I
All my friends have grown up inside bubbles.
They float a few centimeters above the soil
And swear there’s dirt between their toes.
It’s all lies of course,
I have seen how their momma’s servants
Clean under their nails when they sleep.
I’ve been inside the bubbles,
They’re nice and warm and fully furnished,
They’re clean and perfectly transparent.
The air is easier to breathe
And it’s fueled with vitamins
And brand-named antibiotics.
II
Parties of bubble-people form up from time to time,
And they surround the ugliest one
Or the fattest one
Or the slowest one
And burst their protection
With a fine, sharp needle.
Or sometimes lovers,
Rare lovers,
Shared-bubble type of lovers
Plan a secret conquest overnight
And push their lover out without saying goodbye.
And the polluted air
Makes their lips sore and red,
Their bodies, unused to gravity,
Spread along the mud like poached eggs.
And the dirt gets inside their nostrils,
And the water carves into their bones,
And they shiver from the cold, dark air,
And for once, they’re lost in the real world.
III
My father once cut his bubble open
And created a suit with it.
With microbes living in his teeth,
He found who he was meant to be
And managed, after all, to create great things.
And he traveled on and away
And even further away.
And when he came back
He tried to hide the dirt under his feet.
So he sat at the corner of his life
And waited for the protective plasma
To re-flourish around him again.
His eyes were tired of the little particles of dust.
His hands were tired from having clenched onto his goals for far too long.
And he was done.
IV
Now I see him floating around the wine cellar
Wondering about prices
Figuring out how to make his kids
What he gave up on being.
And I can’t tell if he wants me to run,
On the floor
With aching lungs.
Because I sure know I want to.
But he seems to have forgotten what it’s like
To see the world without a veil between your eyes.
Camila de la Parra, born in Mexico City in 1995 and currently a senior at the American School Foundation, strongly dislikes wearing sandals.
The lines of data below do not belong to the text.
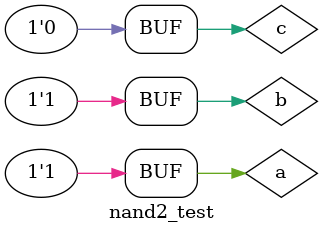
<source format=v>
module nand2_test;
reg a,b;
wire c;
nand nand2_test(c,a,b);
initial
begin
#000 a=0;b=0;
#100 a=0;b=1;
#100 a=1;b=0;
#100 a=1;b=1;
end 
initial
begin
$monitor($time,"a=%b,b=%b,c=%b",a,b,c);
end
initial 
begin 
$dumpfile("nand2_test.vcd");
$dumpvars(0,nand2_test);
end
endmodule
</source>
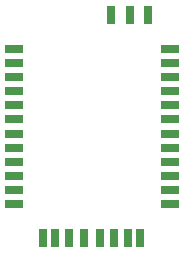
<source format=gtp>
G75*
G70*
%OFA0B0*%
%FSLAX24Y24*%
%IPPOS*%
%LPD*%
%AMOC8*
5,1,8,0,0,1.08239X$1,22.5*
%
%ADD10R,0.0630X0.0315*%
%ADD11R,0.0315X0.0630*%
D10*
X018284Y021752D03*
X018284Y022225D03*
X018284Y022697D03*
X018284Y023170D03*
X018284Y023642D03*
X018284Y024115D03*
X018284Y024587D03*
X018284Y025059D03*
X018284Y025532D03*
X018284Y026004D03*
X018284Y026477D03*
X018284Y026949D03*
X023481Y026949D03*
X023481Y026477D03*
X023481Y026004D03*
X023481Y025532D03*
X023481Y025059D03*
X023481Y024587D03*
X023481Y024115D03*
X023481Y023642D03*
X023481Y023170D03*
X023481Y022697D03*
X023481Y022225D03*
X023481Y021752D03*
D11*
X019260Y020650D03*
X019662Y020650D03*
X020135Y020650D03*
X020607Y020650D03*
X021158Y020650D03*
X021631Y020650D03*
X022103Y020650D03*
X022506Y020650D03*
X022773Y028052D03*
X022143Y028052D03*
X021513Y028052D03*
M02*

</source>
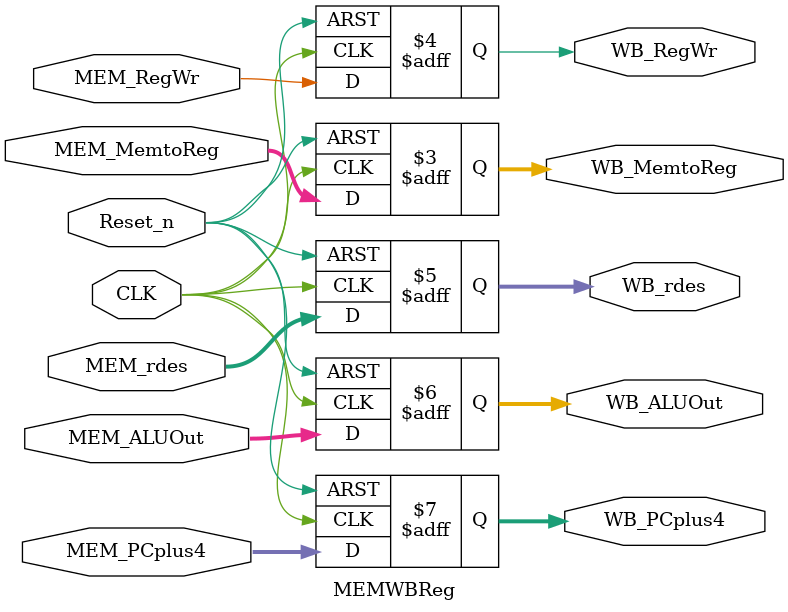
<source format=v>
/*
 * Pipeline Registers
 */
//PCsrc, RegDst, RegWr, ALUsrc1, ALUsrc2, ALUFun
//Sign, MemWr, MemRd, MemtoReg, EXTOp, LUOp

module IFIDReg(
				input CLK,
				input Reset_n,
				input IF_Flush,
				input IF_Protect,
				input [31:0] IF_instruct,
				input [31:0] IF_PCplus4,
				output reg [31:0] ID_instruct,
				output reg [31:0] ID_PCplus4
				);

	always @(posedge CLK or negedge Reset_n)
		begin
		if (~Reset_n || IF_Flush)
			begin
			ID_PCplus4 <= 0;
			ID_instruct <= 0;
			end
		else
			if (!IF_Protect)
				begin
				ID_instruct <= IF_instruct;
				ID_PCplus4 <= IF_PCplus4;
				end
		end
endmodule
// EXTOp, LUOp in ID
module IDEXReg(
				input CLK, Reset_n, ID_Flush,
				input ID_Sign, ID_ALUsrc1, ID_ALUsrc2,
				input [1:0] ID_RegDst,
				input [5:0] ID_ALUFun,
				input ID_MemWr, ID_MemRd, 
				input [1:0] ID_MemtoReg,
				input ID_RegWr,
				input [31:0] ID_DatabusA, ID_DatabusB,
				input [31:0] ID_ExtendedImm,
				input [4:0] ID_rt, ID_rd, ID_shamnt,
				input [31:0] ID_PCplus4,
				output reg [31:0] EX_PCplus4,
				output reg [1:0] EX_RegDst,
				output reg EX_Sign, EX_ALUsrc1, EX_ALUsrc2,
				output reg [5:0] EX_ALUFun,
				output reg EX_MemWr, EX_MemRd, 
				output reg [1:0]EX_MemtoReg,
				output reg EX_RegWr,
				output reg [31:0] EX_DatabusA, EX_DatabusB,
				output reg [31:0] EX_ExtendedImm,
				output reg [4:0] EX_rt, EX_rd, EX_shamnt);
	always @(posedge CLK or negedge Reset_n)
		begin
		if (~Reset_n || ID_Flush)
			begin
			{EX_Sign, EX_ALUsrc1, EX_ALUsrc2, EX_RegDst, EX_ALUFun, EX_MemWr, EX_MemRd, EX_shamnt,
				EX_MemtoReg, EX_RegWr, EX_DatabusA, EX_DatabusB,EX_ExtendedImm,EX_rt, EX_rd, EX_PCplus4} <= 0;
			end
		else
			begin
			{EX_Sign, EX_ALUsrc1, EX_ALUsrc2, EX_RegDst, EX_ALUFun, EX_MemWr, EX_MemRd, EX_shamnt,
				EX_MemtoReg, EX_RegWr, EX_DatabusA, EX_DatabusB,EX_ExtendedImm,EX_rt, EX_rd, EX_PCplus4}
				<= {ID_Sign, ID_ALUsrc1, ID_ALUsrc2, ID_RegDst, ID_ALUFun, ID_MemWr, ID_MemRd, ID_shamnt,
				ID_MemtoReg, ID_RegWr, ID_DatabusA, ID_DatabusB,ID_ExtendedImm,ID_rt, ID_rd, ID_PCplus4};
			end
		end
endmodule


module EXMEMReg(
				input CLK, Reset_n,
				input EX_MemWr, EX_MemRd, EX_RegWr,
				input [1:0]EX_MemtoReg,
				input [31:0] EX_ALUOut,
				input [31:0] EX_PCplus4, EX_DatabusB,
				input [4:0] EX_rdes,
				output reg [31:0] MEM_PCplus4,
				output reg MEM_MemWr, MEM_MemRd, MEM_RegWr,
				output reg [1:0]MEM_MemtoReg,
				output reg [31:0] MEM_ALUOut, MEM_DatabusB,
				output reg [4:0] MEM_rdes);
	always @(posedge CLK or negedge Reset_n)
		begin
		if (~Reset_n)
			begin
			{MEM_MemWr, MEM_MemRd, MEM_RegWr, MEM_MemtoReg, MEM_ALUOut, MEM_rdes, MEM_PCplus4, MEM_DatabusB} <= 0;
			end
		else
			begin
			{MEM_MemWr, MEM_MemRd, MEM_RegWr, MEM_MemtoReg, MEM_ALUOut, MEM_rdes, MEM_PCplus4, MEM_DatabusB}
				<= {EX_MemWr, EX_MemRd, EX_RegWr, EX_MemtoReg, EX_ALUOut, EX_rdes, EX_PCplus4, EX_DatabusB};
			end
		end
endmodule

module MEMWBReg(
				input CLK, Reset_n,
				input [1:0] MEM_MemtoReg,
				input MEM_RegWr,
				input [4:0] MEM_rdes,
				input [31:0] MEM_ALUOut, MEM_PCplus4,
				output reg [1:0] WB_MemtoReg,
				output reg WB_RegWr,
				output reg [4:0] WB_rdes,
				output reg [31:0] WB_ALUOut, WB_PCplus4);
	always @(posedge CLK or negedge Reset_n)
		begin
		if (~Reset_n)
			begin
			{WB_ALUOut, WB_RegWr, WB_rdes, WB_MemtoReg, WB_PCplus4} <= 0;
			end
		else
			begin
			{WB_ALUOut, WB_RegWr, WB_rdes, WB_MemtoReg, WB_PCplus4}
				<= {MEM_ALUOut, MEM_RegWr, MEM_rdes, MEM_MemtoReg, MEM_PCplus4};
			end
		end
endmodule
</source>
She started exploiting her passion for writing in the summer of 2011 when she took a creative writing course at Columbia University and interned at the Stowe Reporter. Once her romance with the written word started, she founded the international literary magazine Repentino at her high school. She does most of her writing during anatomy and history classes or at any point between midnight and three in the morning.